Şiir okumaya çağrılıyor, bu edepsiz şair. Hem de memlekete. Yirmi beş yıldır görmediğim, görmesem de sevdasını yüreğimde sakladığım memleketime.
“He ,” diyorum.
“Gelirim ya. Gelmem mi hiç? Hem de çıkarır yüreğimi, pamuklara yatırırım gelirken. He ya gelirim.”
Ne okumalı ki? Ne okumalı da nasıl okumalı? Gel, diyenlerin yüzlerini eğdirmemeli yere. Kızlarım ne yaparlar ben yokken. Kömürü kim taşıyacak ikinci kata?
“He ya gelirim,” diyorum. Dosta şiir okumak ne kadar zor ola ki?
Sonrası;
Sonrası viran. Kitabı alıyorum elime, hangi şiiri okuyacağıma karar vermeye uğraşıyorum. Evet, evet en güzeli bu, bunu okumalıyım. Yok, canım şunu okursam daha güzel olur. Bu, tamam tamam son kararım, Hicran’ı okuyacağım… Sabah olmadan dönüyorum kararımdan…
Birkaç gün sonra bir mail geliyor, Zübeyde ablamdan.
“Politika yok.”
“Siyaset yok.”
“On kıtayı geçmesin ha…”
“Geriye ne kaldı be ablası ,” diye düşünüyorum.
Bir bir eliyorum şiirleri. Bu siyasi. Bu siyasi… Ne çok siyasi şiir yazmışım. Sahi, Mehmetlere ağıt yazmak, ne vakit siyaset oldu ki?
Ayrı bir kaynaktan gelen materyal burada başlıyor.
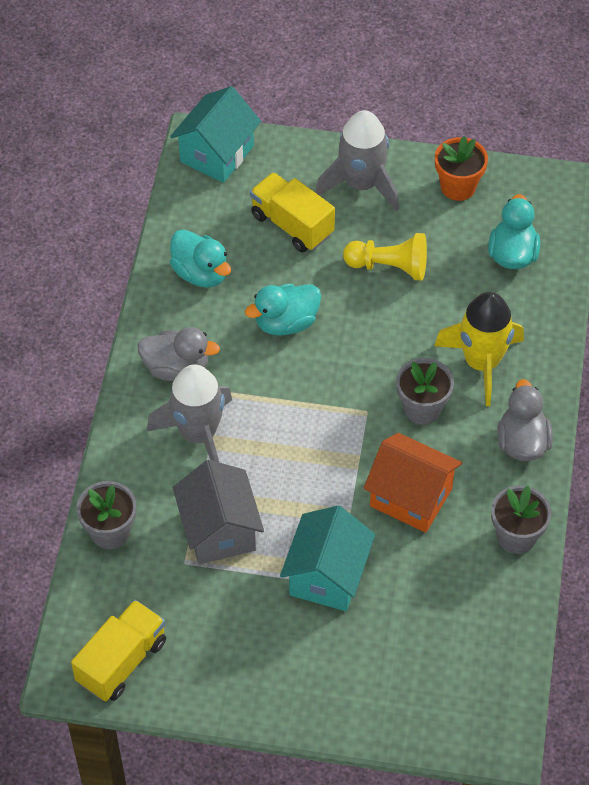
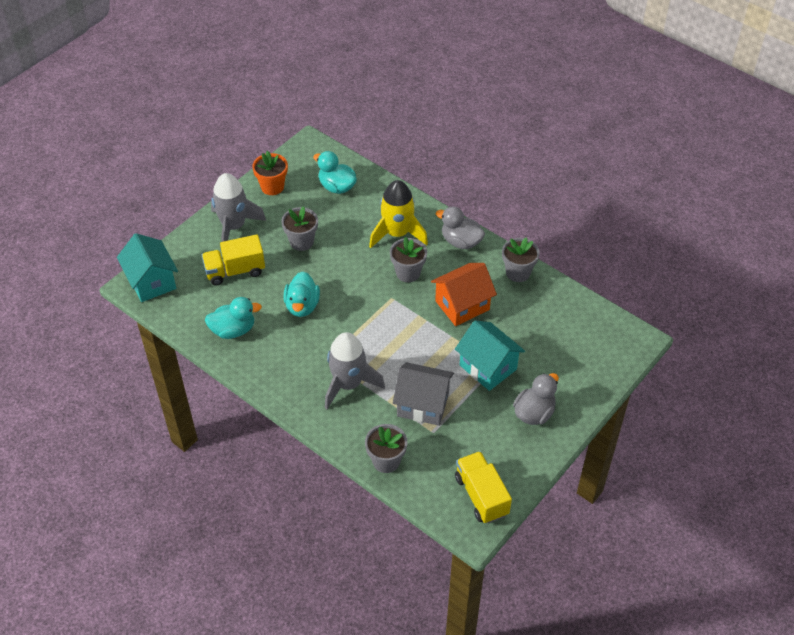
camera: 60 degrees left, 5 degrees down
grey duck [137,327,220,381] -> grey duck moved to [513,373,559,425]
yellow pawn [343,233,427,280] -> grey flower pot [281,206,318,251]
Heyecanım zamanla çoğalıyor. Vakit duruyor, saatler geçmek bilmiyor.
Döş yangınlarıyla, düşüm yanıyor…
İzin almak lazım... En az iki gün. Milli Eğitime gidiyorum. Müdür mazeretimi soruyor.
“Âşık paşa,” diyorum.
“Âşık paşama gidiyorum.”.
Müdür bey, nereli olduğumu soruyor.
“Kırşehirliyim ,” diyorum. Sesimdeki gururu saklamadan...
“Kırşehirliyim.”
“Tamam, ”diyor müdürüm.
“Kırşehir dedin mi akan sular durur.”
“Durur ya müdürüm ,”diyorum.
Zaman geçmiyor. Zaman sağır, zaman dilsiz, zaman öksüz...
İçimden, cennete mi cehenneme mi? diye geçiriyorum.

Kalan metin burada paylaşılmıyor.